## Text extract

The idea of putting CPUs and RAM on single dies is not new, indeed many micros exist for embedded applications which share a CPU, EPROM and static RAM on the one die. The drawback with SRAMs is however density, which is significantly lower than that achieved with state of the art DRAM fabrication processes.

The current performance bottleneck with most microprocessor designs is memory bandwidth, ie how many Megabytes per second cand be transferred between the host's main memory and the CPU's instruction buffering and pipeline. While clever use of caching techniques has proven to be a very effective means of alleviating this performance shortfall, it is nevertheless an ongoing problem.

The concept of the IRAM is to bypass this bottleneck by embedding the memory to CPU bus on the single die, thereby allowing for a much cheaper, wider and faster bus. While this in a more general sense produces a single chip computer system, rather than just a single chip computer, in the shorter term we are unlikely to see the IRAM displace established machine architectures. The first generation of IRAMs, when they appear, are unlikely to challenge the CPU performance of established CPUs, which employ production processes optimised for performance rather than DRAM cost/density. The importance of the IRAM will lie in its ability to significantly reduce the cost of embedded CPUs with a respectable amount of DRAM attached.

## Instructions
1. In the IRAM text, what is named as the current performance bottleneck for most microprocessor designs?
2. Return the part of the IRAM text from "The current performance" up to and including "an ongoing problem.", unchanged.

## Data excerpts
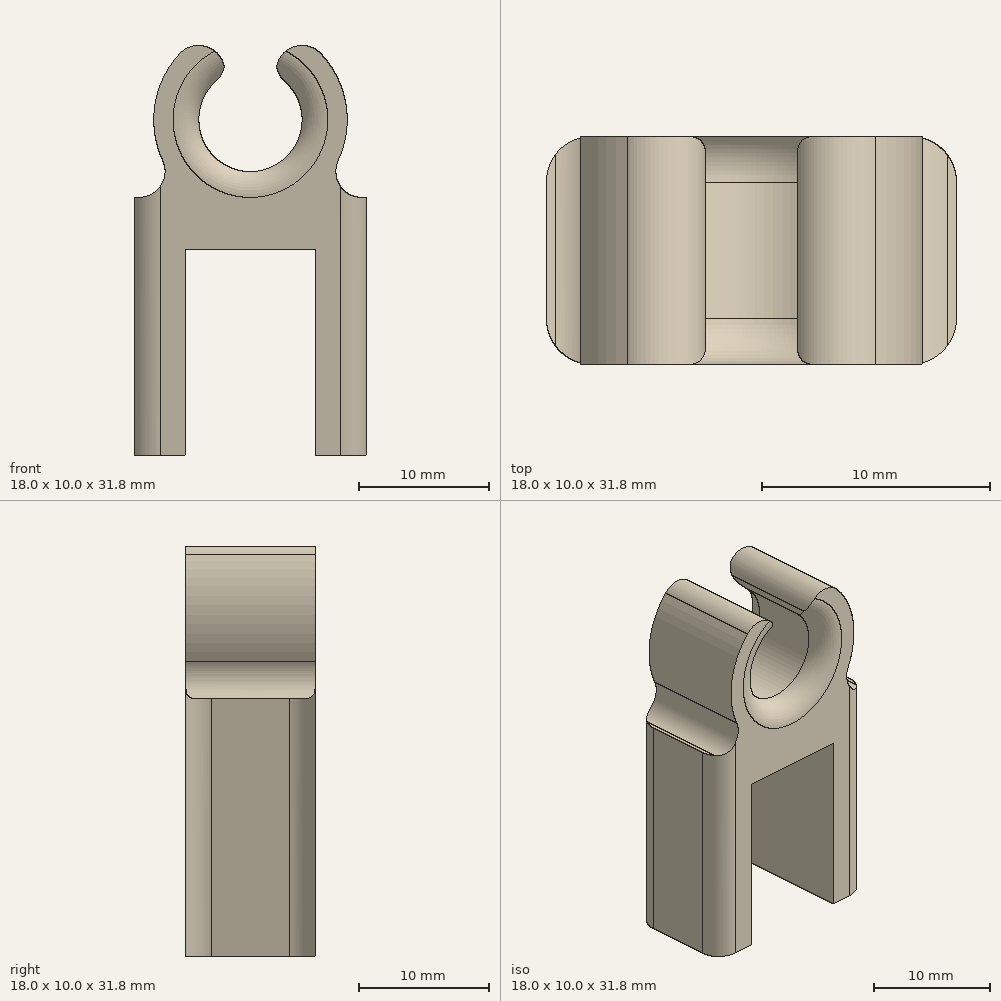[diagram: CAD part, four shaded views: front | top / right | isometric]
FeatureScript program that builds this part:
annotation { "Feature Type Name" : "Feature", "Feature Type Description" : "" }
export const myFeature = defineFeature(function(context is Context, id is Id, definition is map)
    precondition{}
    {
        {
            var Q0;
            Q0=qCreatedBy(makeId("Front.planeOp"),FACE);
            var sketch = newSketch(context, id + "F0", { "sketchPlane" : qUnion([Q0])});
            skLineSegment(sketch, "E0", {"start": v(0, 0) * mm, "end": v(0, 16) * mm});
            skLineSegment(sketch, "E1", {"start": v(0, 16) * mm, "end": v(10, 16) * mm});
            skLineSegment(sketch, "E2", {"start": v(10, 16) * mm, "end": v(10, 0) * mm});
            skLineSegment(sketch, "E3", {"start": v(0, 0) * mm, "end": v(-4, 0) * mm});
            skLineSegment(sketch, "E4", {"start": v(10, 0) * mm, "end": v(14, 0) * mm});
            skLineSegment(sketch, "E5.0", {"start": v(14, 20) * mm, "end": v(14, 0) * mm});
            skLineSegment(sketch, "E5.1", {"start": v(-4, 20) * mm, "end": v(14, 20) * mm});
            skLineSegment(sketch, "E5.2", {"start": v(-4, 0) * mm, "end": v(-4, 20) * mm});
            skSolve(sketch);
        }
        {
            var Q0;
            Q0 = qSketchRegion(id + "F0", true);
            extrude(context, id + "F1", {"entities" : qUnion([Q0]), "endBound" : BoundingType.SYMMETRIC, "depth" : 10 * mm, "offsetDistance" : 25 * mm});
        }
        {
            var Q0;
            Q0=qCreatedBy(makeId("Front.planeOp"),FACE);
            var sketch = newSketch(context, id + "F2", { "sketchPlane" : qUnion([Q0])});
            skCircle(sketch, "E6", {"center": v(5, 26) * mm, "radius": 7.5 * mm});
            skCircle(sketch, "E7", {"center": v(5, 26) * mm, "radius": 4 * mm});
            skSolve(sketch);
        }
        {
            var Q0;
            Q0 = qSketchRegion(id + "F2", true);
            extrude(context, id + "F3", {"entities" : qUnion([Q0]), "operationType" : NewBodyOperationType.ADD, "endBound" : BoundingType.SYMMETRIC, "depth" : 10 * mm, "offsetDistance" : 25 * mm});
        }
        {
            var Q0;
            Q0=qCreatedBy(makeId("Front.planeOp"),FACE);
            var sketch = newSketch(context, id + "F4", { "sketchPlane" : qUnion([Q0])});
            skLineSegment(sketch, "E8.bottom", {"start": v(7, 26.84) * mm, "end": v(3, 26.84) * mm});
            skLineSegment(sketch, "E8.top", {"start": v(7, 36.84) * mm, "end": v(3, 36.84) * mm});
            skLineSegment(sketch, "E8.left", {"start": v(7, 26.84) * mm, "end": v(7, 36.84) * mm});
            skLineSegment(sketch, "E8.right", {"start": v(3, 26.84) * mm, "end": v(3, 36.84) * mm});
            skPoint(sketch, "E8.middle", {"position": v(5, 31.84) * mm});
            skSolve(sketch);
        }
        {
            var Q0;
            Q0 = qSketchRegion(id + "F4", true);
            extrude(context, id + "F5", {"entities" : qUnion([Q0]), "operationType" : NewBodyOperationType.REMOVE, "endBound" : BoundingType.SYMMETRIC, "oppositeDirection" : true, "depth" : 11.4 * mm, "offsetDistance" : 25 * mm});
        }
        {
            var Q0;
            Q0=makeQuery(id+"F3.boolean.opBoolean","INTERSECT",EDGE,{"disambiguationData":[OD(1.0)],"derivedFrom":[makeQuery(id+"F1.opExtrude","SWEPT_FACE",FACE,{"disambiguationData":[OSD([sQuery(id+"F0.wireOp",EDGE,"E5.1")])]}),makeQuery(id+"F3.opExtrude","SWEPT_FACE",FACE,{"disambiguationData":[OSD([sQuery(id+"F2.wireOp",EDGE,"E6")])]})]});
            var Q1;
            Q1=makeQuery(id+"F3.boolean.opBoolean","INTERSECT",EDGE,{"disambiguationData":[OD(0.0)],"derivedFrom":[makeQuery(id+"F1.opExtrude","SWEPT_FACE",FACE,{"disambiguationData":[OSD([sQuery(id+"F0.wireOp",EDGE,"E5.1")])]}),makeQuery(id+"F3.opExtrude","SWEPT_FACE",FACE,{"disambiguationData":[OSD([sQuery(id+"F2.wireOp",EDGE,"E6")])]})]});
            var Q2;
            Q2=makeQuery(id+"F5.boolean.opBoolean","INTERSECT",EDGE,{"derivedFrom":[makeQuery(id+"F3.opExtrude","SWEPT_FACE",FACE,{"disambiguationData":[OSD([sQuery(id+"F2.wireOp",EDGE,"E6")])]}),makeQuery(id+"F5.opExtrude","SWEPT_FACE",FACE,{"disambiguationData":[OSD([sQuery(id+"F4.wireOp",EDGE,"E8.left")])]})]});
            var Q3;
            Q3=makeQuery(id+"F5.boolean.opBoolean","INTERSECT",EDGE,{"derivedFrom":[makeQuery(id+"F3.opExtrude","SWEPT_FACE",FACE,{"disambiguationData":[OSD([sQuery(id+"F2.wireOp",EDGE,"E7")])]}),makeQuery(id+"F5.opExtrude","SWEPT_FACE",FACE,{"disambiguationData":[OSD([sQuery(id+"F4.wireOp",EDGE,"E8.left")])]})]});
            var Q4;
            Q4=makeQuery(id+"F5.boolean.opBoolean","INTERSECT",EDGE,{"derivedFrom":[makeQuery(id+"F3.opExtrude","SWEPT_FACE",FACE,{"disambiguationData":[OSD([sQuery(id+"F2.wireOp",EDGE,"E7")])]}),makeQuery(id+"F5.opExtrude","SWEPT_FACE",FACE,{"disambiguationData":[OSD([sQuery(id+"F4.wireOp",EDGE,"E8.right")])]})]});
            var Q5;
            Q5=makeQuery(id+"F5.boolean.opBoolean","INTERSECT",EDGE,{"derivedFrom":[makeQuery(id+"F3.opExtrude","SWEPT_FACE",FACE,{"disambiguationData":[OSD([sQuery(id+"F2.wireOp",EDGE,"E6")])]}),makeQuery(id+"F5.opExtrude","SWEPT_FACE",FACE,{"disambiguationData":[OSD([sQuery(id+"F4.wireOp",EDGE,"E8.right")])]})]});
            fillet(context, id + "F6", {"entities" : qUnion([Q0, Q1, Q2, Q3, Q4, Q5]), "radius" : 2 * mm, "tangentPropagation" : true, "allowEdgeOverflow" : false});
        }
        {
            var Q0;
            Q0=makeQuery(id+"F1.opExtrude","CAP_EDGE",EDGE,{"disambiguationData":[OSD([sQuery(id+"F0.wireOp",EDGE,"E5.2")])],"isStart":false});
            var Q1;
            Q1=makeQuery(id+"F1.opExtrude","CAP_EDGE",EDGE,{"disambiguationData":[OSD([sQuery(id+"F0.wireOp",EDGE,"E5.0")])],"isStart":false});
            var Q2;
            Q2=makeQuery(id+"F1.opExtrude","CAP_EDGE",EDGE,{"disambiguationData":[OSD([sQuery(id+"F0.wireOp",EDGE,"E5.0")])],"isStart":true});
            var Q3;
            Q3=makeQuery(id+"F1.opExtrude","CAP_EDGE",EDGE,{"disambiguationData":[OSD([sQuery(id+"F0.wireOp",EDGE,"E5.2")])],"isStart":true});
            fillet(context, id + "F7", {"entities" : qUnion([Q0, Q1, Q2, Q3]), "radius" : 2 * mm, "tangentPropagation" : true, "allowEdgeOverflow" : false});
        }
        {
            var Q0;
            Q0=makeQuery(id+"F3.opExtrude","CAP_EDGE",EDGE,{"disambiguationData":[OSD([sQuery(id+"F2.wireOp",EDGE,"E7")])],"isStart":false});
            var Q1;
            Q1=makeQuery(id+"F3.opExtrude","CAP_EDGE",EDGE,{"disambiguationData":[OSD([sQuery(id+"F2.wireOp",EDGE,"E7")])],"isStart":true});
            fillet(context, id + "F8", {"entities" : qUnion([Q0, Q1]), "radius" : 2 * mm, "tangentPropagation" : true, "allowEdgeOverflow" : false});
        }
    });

## Task results
1. Memory bandwidth

2.
The current performance bottleneck with most microprocessor designs is memory bandwidth, ie how many Megabytes per second cand be transferred between the host's main memory and the CPU's instruction buffering and pipeline. While clever use of caching techniques has proven to be a very effective means of alleviating this performance shortfall, it is nevertheless an ongoing problem.